Hi guys…
I’ve been trying to move our docker setup into kubernetes, to benefit from the Instance Groups allocation feature, but, we’re having some problems so far.
- Our baremetal kubernetes cluster has 4 nodes (12G ram / 4 CPUs each)
- We want to run one playbook on all our inventories (500) once a day. The inventory host count varies from 2 hosts to 100.
- We want to deploy 4 replicas (1 on each node), however, we’ve seen some weird behaviour where instances are not automatically provisioned, or removed, so, I’m currently only deploying 2 instances for testing purposes, which has shown more stability on that matter.
In AWX, I’ve created a new Instance Group, for the playbook I want to run daily, and assigned one instance to it, and left the tower default instance group with the 2 provisioned instances.
I’ve specifically set the instance group for the job template I want to run, to the newly created instance.
If I batch schedule the playbook on all inventories, the scheduler runs the inventory syncs correctly, using the default tower instance, but, when the time comes to run the playbook using the other instance group, the job is failed with explanation: "Task was marked as running in Tower but was not present in the job queue, so it has been marked as failed. "

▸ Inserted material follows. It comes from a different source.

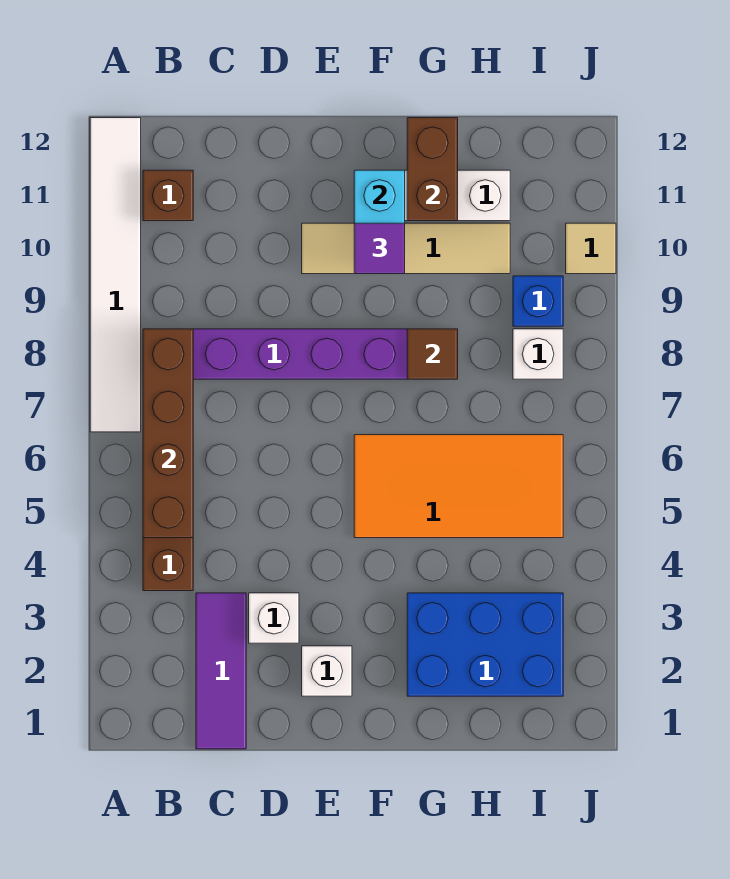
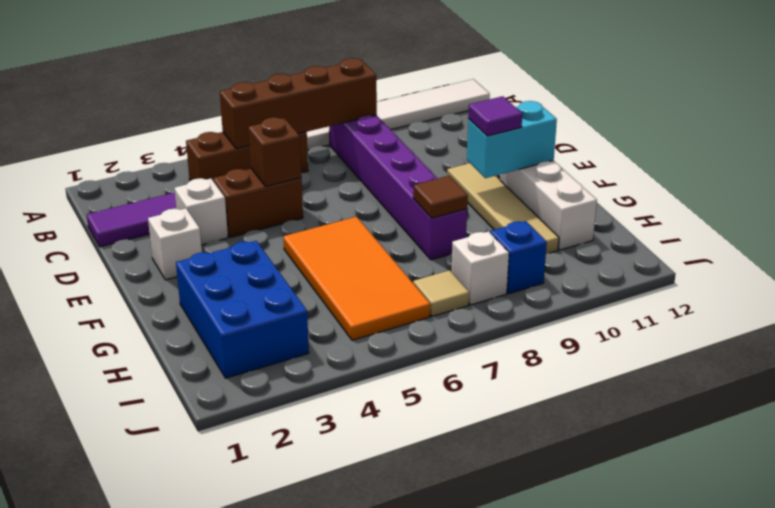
brown 1x1 brick [143,170,193,221] -> brown 1x1 brick moved to [248,117,301,187]
brown 1x2 brick [407,118,458,221] -> brown 1x2 brick moved to [213,169,303,237]
tan 1x1 tile [566,223,616,274] -> tan 1x1 tile moved to [413,270,469,316]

If I remove the new instance group and let AWX handle it using the default instance group, It works. The job is scheduled and executed correctly, until the max schedulable jobs capacity is reached (25 in my case), After that, we’re totally block to run any other playbook, until capacity is freed (main reason we’re looking at the new feature in the first place).
Any ideas, bugs addressing this issue? Any suggestions, workarounds?
Thanks,
-Cesar